Grey skies and electric light
Por algum capricho do destino, ou devido à influência de um aziago astro que veio a amargar o meu nascimento (como querem crer alguns), passei boa parte de minha existência repetindo o mantra: “A vida dói”.
E como não haveria de doer? Alguns parecem senti-lo menos que outros – mas ninguém vem ao mundo de livre e espontânea vontade. Um demiurgo cruel lança-nos à Terra sem que o peçamos, e não há um único ser humano que não seja forçado a passar por uma série de percalços a fim de garantir sua subsistência, só para ser retribuído com a morte, que invalida grande parte de suas conquistas terrenas. Existir não passa de uma sucessão de fracassos e alguns ocasionais sucessos – e por muito tempo acreditava que tais sucessos não bastavam para diluir a agonia dos fracassos. A vida dói – irremediavelmente. E várias vezes pude constatá-lo por conta própria.

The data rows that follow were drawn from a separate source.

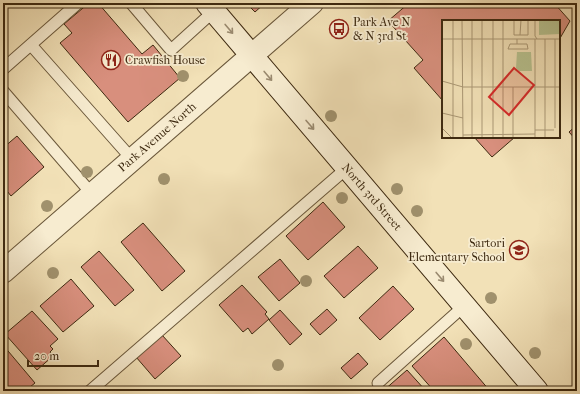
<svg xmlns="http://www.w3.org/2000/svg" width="580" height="394" viewBox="0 0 580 394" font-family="'IM FELL French Canon',serif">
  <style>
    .building { fill: #d88f7d; stroke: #3d2910 }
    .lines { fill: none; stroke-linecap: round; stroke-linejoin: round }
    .service-casing { stroke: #6a573a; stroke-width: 13 }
    .tertiary-casing { stroke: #6a573a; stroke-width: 24 }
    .secondary-casing { stroke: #3d2910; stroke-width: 24 }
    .service { stroke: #f7ecd0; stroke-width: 11 }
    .tertiary { stroke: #f7ecd0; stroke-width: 22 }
    .secondary { stroke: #f7ecd0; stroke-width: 22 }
    .tree { fill: #a0916d }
    .oneway { stroke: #9a8a70 }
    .labels { text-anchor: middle; stroke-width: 3.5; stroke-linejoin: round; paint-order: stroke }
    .poi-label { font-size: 12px; fill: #3d2910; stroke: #f7ecd0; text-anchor: start }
    .street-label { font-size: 12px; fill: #3d2910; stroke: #f7ecd0 }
    .inset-road { fill: none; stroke: #aa9774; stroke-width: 1 }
    .view { fill: #d62828; fill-opacity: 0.15; stroke: #d62828; stroke-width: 2 }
    .inset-edge { fill: none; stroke: #3d2910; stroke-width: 2 }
  </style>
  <rect width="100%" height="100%" fill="#f2e1b7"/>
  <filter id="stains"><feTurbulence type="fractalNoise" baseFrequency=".005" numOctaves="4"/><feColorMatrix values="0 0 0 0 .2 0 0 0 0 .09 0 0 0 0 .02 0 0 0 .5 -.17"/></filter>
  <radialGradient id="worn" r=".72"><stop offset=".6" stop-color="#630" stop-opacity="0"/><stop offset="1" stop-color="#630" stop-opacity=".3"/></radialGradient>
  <g class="building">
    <polygon points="89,3 98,3 142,54 153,45 180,78 128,122 60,43 72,33 64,24"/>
    <polygon points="246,3 265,3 255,12"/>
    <polygon points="409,3 554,3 570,21 559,40 559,21 443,21 443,101 414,68 423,60 388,21"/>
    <polygon points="577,125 577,141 569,132"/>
    <polygon points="17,136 44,167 11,196 3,186 3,148"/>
    <polygon points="474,137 515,137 492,157"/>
    <polygon points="323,202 345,227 308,260 286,236"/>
    <polygon points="143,223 185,271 162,291 121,242"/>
    <polygon points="358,246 378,268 344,298 324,276"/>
    <polygon points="99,251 134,290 115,306 81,267"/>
    <polygon points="280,259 300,283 279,301 258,277"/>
    <polygon points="71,279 94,306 63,332 40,306"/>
    <polygon points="242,285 267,312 265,314 269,319 252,334 248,328 243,332 219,305"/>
    <polygon points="393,286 414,309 380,340 359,318"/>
    <polygon points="327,309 337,320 320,335 310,324"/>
    <polygon points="280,310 302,334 290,345 269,320"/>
    <polygon points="32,311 58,339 50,346 53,349 50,352 53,356 37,370 5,334"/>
    <polygon points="162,335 181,356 155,379 136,357"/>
    <polygon points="444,337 490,391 434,391 412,366"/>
    <polygon points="3,345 35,383 25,391 3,391"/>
    <polygon points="358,353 368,364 351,379 341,368"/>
    <polygon points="407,370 426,391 383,391"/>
  </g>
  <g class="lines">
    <g class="service-casing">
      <g id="service">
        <polyline points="131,3 171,50 214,11"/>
        <polyline points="31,45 132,159"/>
        <polyline points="3,69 78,3"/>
        <polyline points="3,91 92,194"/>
        <polyline points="378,383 464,306"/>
        <polyline points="90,391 347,168"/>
      </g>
    </g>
    <g class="tertiary-casing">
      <polyline id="tertiary" points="3,272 312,3"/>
    </g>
    <g class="secondary-casing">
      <polyline id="secondary" points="207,3 537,391"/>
    </g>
    <use href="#service" class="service"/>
    <use href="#tertiary" class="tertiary"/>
    <use href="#secondary" class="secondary"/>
  </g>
  <g class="tree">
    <circle cx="183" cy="76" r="6"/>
    <circle cx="331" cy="116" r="6"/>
    <circle cx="87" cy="172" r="6"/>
    <circle cx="164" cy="179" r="6"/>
    <circle cx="397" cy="189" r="6"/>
    <circle cx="342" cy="198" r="6"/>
    <circle cx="47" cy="206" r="6"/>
    <circle cx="417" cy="211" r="6"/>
    <circle cx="53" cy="273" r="6"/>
    <circle cx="306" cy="281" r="6"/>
    <circle cx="491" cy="298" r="6"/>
    <circle cx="466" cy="344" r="6"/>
    <circle cx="535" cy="353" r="6"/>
    <circle cx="278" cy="365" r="6"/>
  </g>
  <defs><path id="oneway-shaft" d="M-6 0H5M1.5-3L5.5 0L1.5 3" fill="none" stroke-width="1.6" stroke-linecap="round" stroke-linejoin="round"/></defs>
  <g class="oneway">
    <use href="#oneway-shaft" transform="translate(229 29) rotate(50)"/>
    <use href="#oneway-shaft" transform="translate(268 76) rotate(50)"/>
    <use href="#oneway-shaft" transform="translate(310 125) rotate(49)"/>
    <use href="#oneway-shaft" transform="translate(440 277) rotate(50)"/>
  </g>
  <defs>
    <g id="bus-ring" transform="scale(1)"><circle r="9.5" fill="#f7ecd0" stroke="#8f2418" stroke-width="1.5"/><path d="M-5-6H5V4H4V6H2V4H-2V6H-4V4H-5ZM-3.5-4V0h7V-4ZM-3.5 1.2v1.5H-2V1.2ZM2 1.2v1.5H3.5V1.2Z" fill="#8f2418"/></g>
    <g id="restaurant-ring" transform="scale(1)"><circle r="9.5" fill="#f7ecd0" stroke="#8f2418" stroke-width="1.5"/><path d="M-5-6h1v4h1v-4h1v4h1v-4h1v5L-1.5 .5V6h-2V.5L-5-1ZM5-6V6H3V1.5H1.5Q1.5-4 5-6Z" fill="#8f2418"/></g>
    <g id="school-ring" transform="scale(1)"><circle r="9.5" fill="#f7ecd0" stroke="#8f2418" stroke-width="1.5"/><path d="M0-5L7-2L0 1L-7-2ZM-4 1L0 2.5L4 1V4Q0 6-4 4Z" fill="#8f2418"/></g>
  </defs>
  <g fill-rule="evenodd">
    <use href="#bus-ring" x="339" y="29"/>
    <use href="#restaurant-ring" x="111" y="60"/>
    <use href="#school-ring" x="519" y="250"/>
  </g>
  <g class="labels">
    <g class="poi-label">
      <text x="353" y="26">Park Ave N<tspan x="353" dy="14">&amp; N 3rd St</tspan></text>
      <text x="125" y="64">Crawfish House</text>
      <text x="505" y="247" text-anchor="end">Sartori<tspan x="505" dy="14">Elementary School</tspan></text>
    </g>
    <g class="street-label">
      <text transform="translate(157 137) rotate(-41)" y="4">Park Avenue North</text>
      <text transform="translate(372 197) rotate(49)" y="4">North 3rd Street</text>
    </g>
  </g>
  <g transform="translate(442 20)">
    <rect width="118" height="118" fill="#f2e1b7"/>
    <path d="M 97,0 L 118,0 L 118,14 L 97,15 Z" fill="#b8c390"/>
    <path d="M 75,32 L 89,32 L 90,51 L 77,51 L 74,48 Z" fill="#b8c390"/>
    <path class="inset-road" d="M 11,0 L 11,118M 20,0 L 21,118M 40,0 L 40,118M 72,0 L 72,15 L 78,15M 79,0 L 78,15 L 86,15 L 86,0M 93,0 L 93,16 L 95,19M 0,19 L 118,19M 75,19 L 75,24 L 85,24 L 86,29 L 66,29 L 68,24 L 75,24M 0,61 L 21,67 L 118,67M 71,67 L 71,118M 0,93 L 21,98M 0,108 L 10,118M 113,108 L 113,19M 93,110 L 112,110M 21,115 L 93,114M 30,118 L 30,0M 51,118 L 51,0M 61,118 L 61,0M 93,118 L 93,19M 103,118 L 103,19"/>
    <path class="view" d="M 72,48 L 92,65 L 67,95 L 47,77 Z"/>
    <rect width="118" height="118" class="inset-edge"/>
  </g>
  <rect width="580" height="394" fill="none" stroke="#f2e1b7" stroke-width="16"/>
  <rect x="4" y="4" width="572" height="386" fill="none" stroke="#3d2910" stroke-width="2"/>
  <rect x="8" y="8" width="564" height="378" fill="none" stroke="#3d2910"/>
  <path d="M28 360v6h70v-6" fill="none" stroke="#3d2910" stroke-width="2"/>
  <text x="34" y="360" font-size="12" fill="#3d2910" stroke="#f7ecd0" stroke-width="3" paint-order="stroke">20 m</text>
  <rect width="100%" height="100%" filter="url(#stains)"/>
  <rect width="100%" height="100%" fill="url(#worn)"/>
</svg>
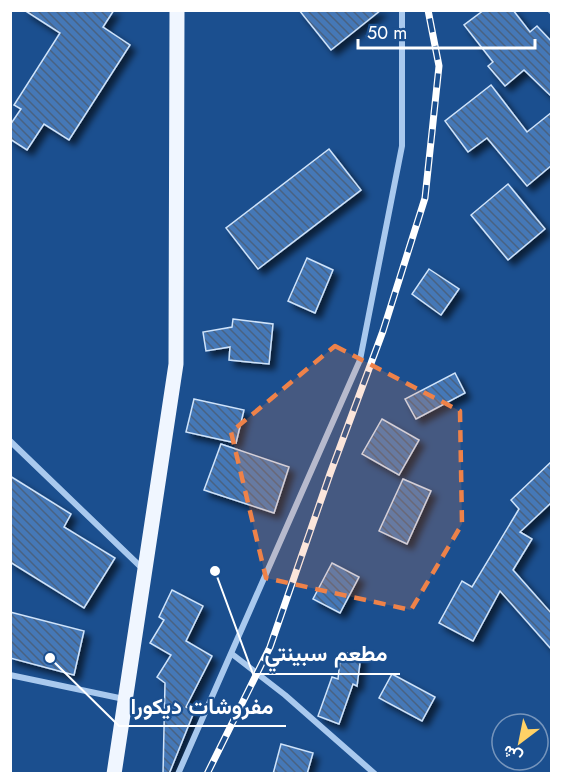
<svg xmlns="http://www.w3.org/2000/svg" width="562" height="784" font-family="Jost,Vazirmatn,sans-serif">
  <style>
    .building { fill: url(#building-back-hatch); stroke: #cfe3fa; stroke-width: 1.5; filter: url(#shadow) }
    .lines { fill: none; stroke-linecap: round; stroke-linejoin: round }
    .street { stroke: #a9c9ee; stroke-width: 6 }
    .primary { stroke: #f0f6ff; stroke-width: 15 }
    .rail-casing { stroke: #fff; stroke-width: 7 }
    .rail { stroke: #1b4f8f; stroke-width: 4.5; stroke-dasharray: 14; stroke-linecap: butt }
    .marked { fill: #ee8249; fill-opacity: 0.2; stroke: #ee8249; stroke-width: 4.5; stroke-dasharray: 12 8; stroke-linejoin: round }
    .leader { fill: none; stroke: #fff; stroke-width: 2 }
    .callout-dot { fill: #fff; stroke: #1b4f8f; stroke-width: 2 }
    .callout-label { font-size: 22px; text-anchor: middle; font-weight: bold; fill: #fff; stroke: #1b4f8f; stroke-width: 4.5; stroke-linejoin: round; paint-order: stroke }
  </style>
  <defs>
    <pattern id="building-back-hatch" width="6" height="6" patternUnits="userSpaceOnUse" patternTransform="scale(1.5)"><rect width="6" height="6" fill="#4478b7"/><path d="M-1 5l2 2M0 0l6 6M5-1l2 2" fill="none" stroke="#486282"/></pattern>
    <filter id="shadow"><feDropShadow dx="5.5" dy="5.5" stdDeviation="3" flood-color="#0009"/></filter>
  </defs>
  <rect width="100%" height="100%" fill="#1b4f8f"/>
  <g class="building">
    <polygon points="24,10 114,10 103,27 130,45 69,140 44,124 27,150 10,139 10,125 21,109 14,105 60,33"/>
    <polygon points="299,10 381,10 331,50"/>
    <polygon points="484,10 513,10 530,32 537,26 552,42 552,97 524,70 505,86 488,66 493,62 464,25"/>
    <polygon points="491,85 527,132 552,112 552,165 527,186 487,138 468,152 445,121"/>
    <polygon points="329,149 361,190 258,269 226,228"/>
    <polygon points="508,184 545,229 508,260 471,215"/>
    <polygon points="307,258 333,270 315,313 288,301"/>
    <polygon points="429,269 459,289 441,315 412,294"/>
    <polygon points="233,319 273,324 269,364 229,360 230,347 206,351 203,332 232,327"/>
    <polygon points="455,373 465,393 416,419 405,399"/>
    <polygon points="194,399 244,410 236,443 186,432"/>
    <polygon points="382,419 419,440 399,475 362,454"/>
    <polygon points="221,444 289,467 274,513 204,490"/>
    <polygon points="552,461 552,502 520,532 532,539 513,570 552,614 552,650 500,591 473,641 439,623 462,581 472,587 519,509 511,500"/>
    <polygon points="10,476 71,514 64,527 115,558 84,608 10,562"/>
    <polygon points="403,479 431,491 407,544 379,531"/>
    <polygon points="332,563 359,577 340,613 313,599"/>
    <polygon points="172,590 203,606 186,641 212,656 186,707 194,712 169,774 163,774 165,683 157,677 171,655 150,643 164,620 159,617"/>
    <polygon points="10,612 84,631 74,675 10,658"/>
    <polygon points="341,652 361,655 357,686 353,684 339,724 318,716 332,677 338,679"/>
    <polygon points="392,674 435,697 422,721 379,698"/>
    <polygon points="281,744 313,753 307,774 273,774"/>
  </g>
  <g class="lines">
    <g class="street">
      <polyline points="550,10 552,12"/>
      <polyline points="10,441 144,570"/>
      <polyline points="232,654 285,695 375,774"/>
      <polyline points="10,675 124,699"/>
      <polyline points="178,774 360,360 402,146 402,10"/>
    </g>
    <polyline class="primary" points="114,774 176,364 177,10"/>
    <g class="rail-casing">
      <polyline id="rail" points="207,774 270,647 330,474 383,331 425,198 439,66 428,10"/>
    </g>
    <use href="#rail" class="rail"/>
  </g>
  <path class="marked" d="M335,346L460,411L462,524L411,610L266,578L231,432Z"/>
  <path class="leader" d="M215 571L253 674H400M50 658L119 726H286"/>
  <g class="callout-dot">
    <circle cx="215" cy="571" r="6"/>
    <circle cx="50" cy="658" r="6"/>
  </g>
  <g class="callout-label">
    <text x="326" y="661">مطعم سبينتي</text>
    <text x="202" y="714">مفروشات ديكورا</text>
  </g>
  <rect width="562" height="784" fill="none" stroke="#ffffff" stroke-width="24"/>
  <g transform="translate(520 742) rotate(212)"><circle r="28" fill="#1b4f8f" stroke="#7695bc" stroke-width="1.5"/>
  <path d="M0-4.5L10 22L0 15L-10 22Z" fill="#ffd166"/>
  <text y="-9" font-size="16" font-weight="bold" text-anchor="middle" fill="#ffffff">ش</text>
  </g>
  <path d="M358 39v9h177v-9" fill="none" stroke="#ffffff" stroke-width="3"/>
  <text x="367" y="39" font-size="18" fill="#ffffff" stroke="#1b4f8f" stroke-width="4.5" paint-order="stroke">50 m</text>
</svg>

Entretanto, certas verdades absolutas não são de todo absolutas, e apenas aguardam por um fato que venha a contradizê-las; graças a uma agradável catarse que a banda canadense Woods of Ypres veio a proporcionar-me, pude mudar meu raciocínio para “A vida de fato dói, mas possui seus momentos de beleza que devem ser admirados quando surgem”. Aqueles que já conhecem tal banda de antemão devem estar familiarizados com a temática lúgubre de suas canções, e mais ainda com a tragédia que veio a ceifar precocemente a vida do vocalista David Gold – mas tamanho infortúnio veio a trazer uma beleza sem par ao último álbum lançado por eles, “Grey Skies and Electric Light”, sobre o qual haverei de discorrer presentemente.
A começar pelo título, é um álbum que tenta invocar os encantos e as decepções da vida moderna nestas metrópoles do século XXI – encantos e decepções estes aos quais não estou alheio, tendo visto em primeira mão as decadentes formosuras das sœurs São Paulo e Kishinev. A atmosfera que a sonoridade tenta transmitir replica o dia a dia apressado e deprimente numa plúmbea cidade, com um ocasional glimpse de algo belo, que haveria de passar despercebido aos olhos de quem preocupa-se apenas com o que é cinza.
As canções em si, longe de serem totalmente otimistas, não são de todo melancólicas: claro que há “Modern-Life Architecture” e sua narrativa de um plano constantemente demolido pelo fato da vida ser dura, mas “Death Is Not an Exit” e “Career Suicide (Is Not Real Suicide)” oferecem um contraponto deveras motivacional.
A primeira exorta o leitor a respeitar seu corpo durante sua passagem pela Terra, já que não existe um pós-vida e a morte é só uma chama que se apaga – não passamos de um punhado de átomos zanzando pelo cosmo a esmo até que o pó nos chame de volta. Mas em quê isto nos impede de fazermos nossos anos valerem a pena do melhor modo possível?
A segunda contém, sem sombra de dúvidas, uma das maiores lições à humanidade que alguém poderia dar: só porque nossos sonhos morrem, não quer dizer que haveremos de seguir com eles. A vida não se baseia apenas na busca desenfreada por sucesso – tudo, no final, converge à morte, mas até que ela venha, por que não passarmos mais tempo apreciando a existência em si (mesmo com todas as suas mazelas) em vez de chorar por tudo aquilo que não dá certo? “Los sueños, sueños son” – quando um sonho morre, sempre haverá outro para substitui-lo. Quantos sonhos eu mesmo não sepultei, suas lápides ladeando a estrada da literatura que há mais de uma década venho trilhando, esfalfado!
O fato de ser um álbum lançado postumamente contribui ainda mais ao efeito da mensagem da efemeridade da vida – sendo ela boa ou não. O Sr. Gold veio a falecer inesperadamente, mas deixou como seu legado este álbum tão oportuno e cirúrgico para guiar nossa jornada por este mundo de “céus cinzentos e luz elétrica”; e não sei se pode existir outro acontecimento que consegue ser, simultaneamente, tão trágico e tão bonito. Quer um pós-vida exista ou não, aproveito o ensejo para agradecer o Sr. Gold, onde quer que esteja, por relembrar-me de que a vida dói – sim, a vida dói, mas esta mesma dor é que faz aquilo que é bom valer ainda mais a pena; é a dor que amplifica nossa sensibilidade para que apreciemos o prazer, como vim a comprovar tantas vezes em minhas peregrinações.
“A vida é um fado, mas tem seus pandeiros e mil tamborins.”